Бронзовый ангел | страница 12



Ах, Миколка!

Михаил Валентинович Летов. А Микол — это в честь Николки из «Дней Турбиных» — мама придумала! Имя-то какое красивое… А он… Три года проучился в Бауманском — вышибли за участие в концерте памяти Галича играл на гитаре, пел. Армия как болезнь, как тяжелое поражение мозга… и как не свихнулся — не ясно. Стихи помогали. Он твердил их — любимые! — про себя, впаивая в ритм душу, удерживая сознание на краю паники, у кромки абсурда. Ритм стиха стал его мускулом и душа окрепла.

Вернулся из армии — мать заболела. Парализовало — инсульт. Сиделка была нужна: в дом престарелых он маму отдавать не хотел, а возле неё весь день не просидишь — зарабатывать нужно. Работал, где придется и как придется. Маляром, рабочим сцены, потом при маклере одном пристроился документы нужные собирал, квартиры бегал показывал… Но все свободное время пропадал по театрам. Странное это высвеченное пространство — сцена, где двигаются, и дышат, и произносят слова, и молчат, — оно притягивало его. Дневал и ночевал на Бронной у Эфроса, слушал капризный голос простуженной феи — Ольги Яковлевой… Реальность: деньги, карьера, семья нет, это не для него!
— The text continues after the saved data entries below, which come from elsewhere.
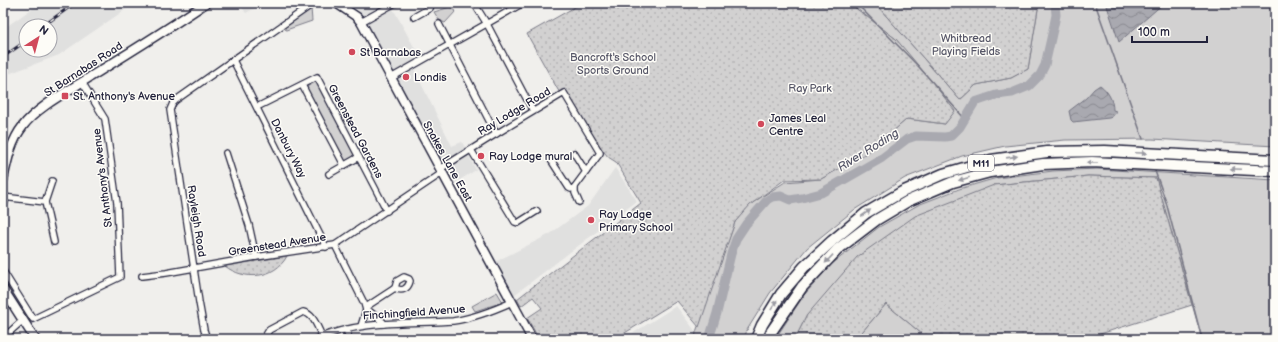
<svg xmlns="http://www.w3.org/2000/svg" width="1278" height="342" font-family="'Balsamiq Sans',sans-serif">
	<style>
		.built { fill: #e0e0df; fill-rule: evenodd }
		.green { fill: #d2d1d1; stroke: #7a7a86 }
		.park { fill: url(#park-dots); stroke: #7a7a86 }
		.water { fill: url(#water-waves); stroke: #737381 }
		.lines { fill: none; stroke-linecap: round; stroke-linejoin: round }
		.stream { stroke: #737381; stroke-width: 1.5 }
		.river { stroke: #a9a9b0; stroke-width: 9 }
		.street-casing { stroke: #22223b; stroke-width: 8 }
		.secondary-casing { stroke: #22223b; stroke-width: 11 }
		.primary-casing { stroke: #22223b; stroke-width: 11 }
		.highway-casing { stroke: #22223b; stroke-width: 13 }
		.street { stroke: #fdfcf7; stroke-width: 5.5 }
		.secondary { stroke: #fdfcf7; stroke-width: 8 }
		.primary { stroke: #fdfcf7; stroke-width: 8 }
		.highway { stroke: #fdfcf7; stroke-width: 10 }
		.rail-casing { stroke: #22223b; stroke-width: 3 }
		.rail { stroke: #fdfcf7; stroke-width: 1.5; stroke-dasharray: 4.5; stroke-linecap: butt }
		.oneway { fill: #9a9aa2 }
		.poi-dot { fill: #d1495b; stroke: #fdfcf7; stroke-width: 1.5 }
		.labels { text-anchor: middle; stroke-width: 3; stroke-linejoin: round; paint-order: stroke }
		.shield { fill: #fdfcf7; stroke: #646373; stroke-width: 1 }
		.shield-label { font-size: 10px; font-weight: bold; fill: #22223b }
		.park-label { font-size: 11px; fill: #575768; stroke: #fdfcf7 }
		.poi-label { font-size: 11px; fill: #22223b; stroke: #fdfcf7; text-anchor: start }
		.street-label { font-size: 11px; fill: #22223b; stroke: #fdfcf7 }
		.water-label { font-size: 12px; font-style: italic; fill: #58586a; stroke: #fdfcf7 }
	</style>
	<defs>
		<pattern id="park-dots" width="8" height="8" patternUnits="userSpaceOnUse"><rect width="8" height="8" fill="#d2d1d1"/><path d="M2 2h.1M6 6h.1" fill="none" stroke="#b4b3b4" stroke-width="1.8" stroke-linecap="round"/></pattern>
		<pattern id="water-waves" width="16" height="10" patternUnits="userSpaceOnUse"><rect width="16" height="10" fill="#a9a9b0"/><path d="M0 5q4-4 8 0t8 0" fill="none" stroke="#898990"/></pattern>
	</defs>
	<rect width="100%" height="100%" fill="#f0efec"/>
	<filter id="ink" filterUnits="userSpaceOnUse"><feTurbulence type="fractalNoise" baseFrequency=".025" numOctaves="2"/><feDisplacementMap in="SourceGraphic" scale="8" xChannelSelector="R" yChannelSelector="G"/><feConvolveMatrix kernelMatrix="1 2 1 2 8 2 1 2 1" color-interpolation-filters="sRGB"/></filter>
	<g filter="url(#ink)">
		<g class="built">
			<path d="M40,3h95l-76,52 -56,21v-47zM26,26h24v24h-24z"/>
			<path d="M239,3h25l-18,10z"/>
			<path d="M348,3h42l30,55 -9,5 41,83 10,-4 14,28 -23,14 -89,-168 -8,-8z"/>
			<path d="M615,168l22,33 -123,94 -19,-33 55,-28 38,-28z"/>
			<path d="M676,306l20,26 -1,7h-71z"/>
		</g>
		<g class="green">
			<path d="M849,3h24l8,7 79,90 16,-15 35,-7 17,-9 11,-66h236v143l-123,-7 -87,1 -60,6 -43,10 -57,22 -51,32 -47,38 -37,45 -23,37 -3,9h-49l1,-7 39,-110 14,-17 36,-23 36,-3 49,-28 37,-32 38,5 -49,-85z"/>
			<path d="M450,7l6,4 -11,12 -6,-3 -5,-8z"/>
			<path d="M311,8l1,13 -26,9 -2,-3z"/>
			<path d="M315,82l4,3 38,72 -13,6 -37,-75 1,-2z"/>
			<path d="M1097,169l178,11v159h-73l-46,-161 -68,-2 -94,9 -187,130 -12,24h-20l29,-44 28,-31 47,-37 39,-22 41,-16 38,-11 56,-7z"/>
			<path d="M497,292l6,10 -28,9 -3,-5z"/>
			<path d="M886,304l42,35h-72z"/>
		</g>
		<g class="park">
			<path d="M582,3h267l47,36 37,44 22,28 -10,13 -38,-5 -37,32 -49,28 -37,1 -34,25 -15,17 -36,105 -22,-26 -62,38h-76l-12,-21 15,-10 -9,-11 -12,9 -4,-7 124,-96 -25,-41 -8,-5 -50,-67 -31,-56z"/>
			<path d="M873,3h166l-11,66 -17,9 -35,7 -16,15 -79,-90z"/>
			<path d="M1088,176l68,2 36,127 -95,30 -9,4h-160l-42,-35 -30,35h-61l12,-24 50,-58 58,-41 79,-31z"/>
			<path d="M287,256c-12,23 -43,25 -62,10z"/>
		</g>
		<g class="water">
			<path d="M1110,3h54l-45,39 -12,-36z"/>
			<path d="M1100,85c8,6 13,15 13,25l3,1v2l-4,4 -3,1 -36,4 -2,-2 -2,-9 17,-13 8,-9z"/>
		</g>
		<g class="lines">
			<g class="stream">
				<path d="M856,3l63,64 45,51"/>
				<path d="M1095,3l48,136"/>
				<path d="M1155,171l11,31 36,137"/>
			</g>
			<path class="river" d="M709,339l8,-26 14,-59 5,-15 10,-15 21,-24 5,-3 9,-1 9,4 12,-2 19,-5 61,-35 25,-19 9,-3 29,1 6,-1 9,-9 15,-25 21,-7 16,-2 17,-7 11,-11 5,-10 9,-40 2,-10 -1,-12"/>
			<defs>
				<g id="street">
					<path d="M474,3l13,21 46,87"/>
					<path d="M414,17l16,-9"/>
					<path d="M361,22l34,-19"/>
					<path d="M439,24l57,110"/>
					<path d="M233,60l93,187"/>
					<path d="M391,78l132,-75"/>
					<path d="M302,85l42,80"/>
					<path d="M257,107l60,-30 70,134"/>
					<path d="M3,143l8,6"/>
					<path d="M471,150l44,72 3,1 19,-12"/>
					<path d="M226,153l23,72 7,32"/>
					<path d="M574,153l12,19"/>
					<path d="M440,169l56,-35 68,-41 36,60 -26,35 -3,1 -2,-1 -18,-28"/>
					<path d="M329,174l30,-17"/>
					<path d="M52,181l-7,21 9,40"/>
					<path d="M575,187v6l4,9"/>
					<path d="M3,197l42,5"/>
					<path d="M3,209l3,-12"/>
					<path d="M335,245l29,58 2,7 3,1 14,11v2"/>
					<path d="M3,271l30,48 87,-42 -3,-74 -12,-84 -23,-37"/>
					<path d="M142,276l24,-3 90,-16 79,-12 107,-72"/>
					<path d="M404,277l5,2 1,2c-2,8 -8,11 -15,7l2,-7z"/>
					<path d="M366,307l29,-19"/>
					<path d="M361,326l5,-16"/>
					<path d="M346,329l3,10"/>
					<path d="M3,338l20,-18"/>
					<path d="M207,339l-3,-9 -5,-28 -29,-192 3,-7 3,-3 138,-97"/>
					<path d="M265,339l1,-4 3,-5 34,-18c11,2 14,15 19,24"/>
					<path d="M316,339c46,-19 89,-15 137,-18 21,-3 39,-10 59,-19"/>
				</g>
				<g id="secondary">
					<path d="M336,3l21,14 4,5 171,317"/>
					<path d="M3,180c4,-19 8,-39 20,-54 14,-19 47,-36 67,-49 39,-24 78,-48 116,-74"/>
				</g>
				<path id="primary" d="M3,289l32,50"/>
				<g id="highway">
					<path d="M756,339l6,-14 19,-31 23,-27 28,-26 34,-28 36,-21 41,-18 48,-14 56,-8 58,-1 170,9"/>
					<path d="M768,339l3,-7 31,-45 36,-38 38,-29 32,-19 45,-19 37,-10 53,-8 49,-2 183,9"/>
				</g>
			</defs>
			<use href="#street" class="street-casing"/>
			<use href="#secondary" class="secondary-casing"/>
			<use href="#primary" class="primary-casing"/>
			<use href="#highway" class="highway-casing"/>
			<use href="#street" class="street"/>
			<use href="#secondary" class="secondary"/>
			<use href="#primary" class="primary"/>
			<use href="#highway" class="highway"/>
			<defs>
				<g id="rail">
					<path d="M43,26l32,-23"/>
					<path d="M3,57l23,-16"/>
				</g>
			</defs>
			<use href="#rail" class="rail-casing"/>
			<use href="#rail" class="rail"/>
		</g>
		<defs><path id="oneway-solid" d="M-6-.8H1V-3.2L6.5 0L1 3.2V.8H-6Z"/></defs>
		<g class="oneway">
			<use href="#oneway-solid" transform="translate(1141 153) rotate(3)"/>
			<use href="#oneway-solid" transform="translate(1012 157) rotate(-8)"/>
			<use href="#oneway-solid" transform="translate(1092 163) rotate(-180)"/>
			<use href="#oneway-solid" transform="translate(1236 169) rotate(-177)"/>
			<use href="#oneway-solid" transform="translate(964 179) rotate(164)"/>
			<use href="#oneway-solid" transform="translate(866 213) rotate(-35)"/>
			<use href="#oneway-solid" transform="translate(829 259) rotate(133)"/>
			<use href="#oneway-solid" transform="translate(774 305) rotate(-59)"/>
		</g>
	</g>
	<g class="poi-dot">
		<circle cx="352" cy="52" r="4"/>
		<circle cx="406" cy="77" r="4"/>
		<rect x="61" y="92" width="8" height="8" rx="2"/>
		<circle cx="761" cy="124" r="4"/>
		<circle cx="481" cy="156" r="4"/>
		<circle cx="591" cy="220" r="4"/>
	</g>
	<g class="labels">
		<rect class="shield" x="968" y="155" width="26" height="16" rx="3"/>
		<g class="shield-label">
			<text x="981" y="167">M11</text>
		</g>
		<g class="park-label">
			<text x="966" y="42">Whitbread<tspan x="966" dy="13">Playing Fields</tspan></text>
			<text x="613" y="61">Bancroft's School<tspan x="613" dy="13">Sports Ground</tspan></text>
			<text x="810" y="92">Ray Park</text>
		</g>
		<g class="poi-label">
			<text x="360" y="56">St Barnabas</text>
			<text x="414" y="81">Londis</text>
			<text x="73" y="100">St. Anthony's Avenue</text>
			<text x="769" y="122">James Leal<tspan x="769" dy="13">Centre</tspan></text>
			<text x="489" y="160">Ray Lodge mural</text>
			<text x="599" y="218">Ray Lodge<tspan x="599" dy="13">Primary School</tspan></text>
		</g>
		<g class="street-label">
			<text transform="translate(83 69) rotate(-33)" y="4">St Barnabas Road</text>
			<text transform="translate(514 111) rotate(-31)" y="4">Ray Lodge Road</text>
			<text transform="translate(356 131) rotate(62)" y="4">Greenstead Gardens</text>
			<text transform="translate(289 148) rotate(63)" y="4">Danbury Way</text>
			<text transform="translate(448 161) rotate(61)" y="4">Snakes Lane East</text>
			<text transform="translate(102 178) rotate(-97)" y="4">St Anthony's Avenue</text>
			<text transform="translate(197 221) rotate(81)" y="4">Rayleigh Road</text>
			<text transform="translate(277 244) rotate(-9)" y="4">Greenstead Avenue</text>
			<text transform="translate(414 312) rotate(-4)" y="4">Finchingfield Avenue</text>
		</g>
		<g class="water-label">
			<text transform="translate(868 150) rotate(-32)" y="4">River Roding</text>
		</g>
	</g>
	<rect width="1278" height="342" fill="none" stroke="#fdfcf7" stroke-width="16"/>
	<rect x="8" y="8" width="1262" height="326" fill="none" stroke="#22223b" stroke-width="1.5" filter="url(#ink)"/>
	<g transform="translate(38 38) rotate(36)"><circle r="19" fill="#fdfcf7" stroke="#a5a5ac"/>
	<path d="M0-3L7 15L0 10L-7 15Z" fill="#d1495b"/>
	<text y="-6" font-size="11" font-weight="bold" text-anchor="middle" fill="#22223b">N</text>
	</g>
	<path d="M1132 36v6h75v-6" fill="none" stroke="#22223b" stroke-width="2"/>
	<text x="1138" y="36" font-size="12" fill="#22223b" stroke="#fdfcf7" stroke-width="3" paint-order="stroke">100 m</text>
</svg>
Пусто. Скучно. Темно…

Умерла мама. Он со второго захода поступил в ГИТИС на режиссерский. Без взяток, без связей — талант! Пять лет полыхнули кометой. Молодость, розыгрыши, капустники, ночи в сигаретном дыму… Голуби ворковали на чердаках Арбата, где сиживали с актрисами и пили вино. Девушки льнули к нему. Он был строен, красив — хоть и невысок ростом. И часто шальные веселые искры загорались в глазах — он и впрямь был шальной. Безрассудный. И жадный. Ему мало было той реальности, с которой приходилось мириться, он ждал: рано или поздно приоткроется дверца и тогда…

Что за дверца, которая так манила его, что за детские игры, которых он не изжил… Что ж, выходит так и остался ребенком? Пожалуй что так. Только об этом никто не догадывался — он берег свое одиночество. Он верил в чудо… и ждал.

«Почему ты бросил меня, мой город? Почему ты теперь не живой? Или это я не живой? Я…»

Да, теперь, чуть оправившись, и выбравшись из больницы, он твердо знал это. Язву-то подлатали, тело выдюжило, а душа…

Москва давно приворожила его. Заразила тягой к несбыточному, как и многих, многих других, кого пробудила она — поэтов, художников, ответивших на её зов на языке своих совершенных творений. Мирискуссники, символисты, Булгаков — те, что жили в ней, те, что вплетали неповторимый узор своих помыслов в священную ткань — ткань жизни… И город жил и дышал под этим невидимым покрывалом, и тот, чье дыхание попадало в такт, становился избранным. Неофитом. Он выпадал из торопливой скороговорки будней, сметанных на скорую руку, и прорывался в иное пространство — живое, тайное, где нет ничего невозможного.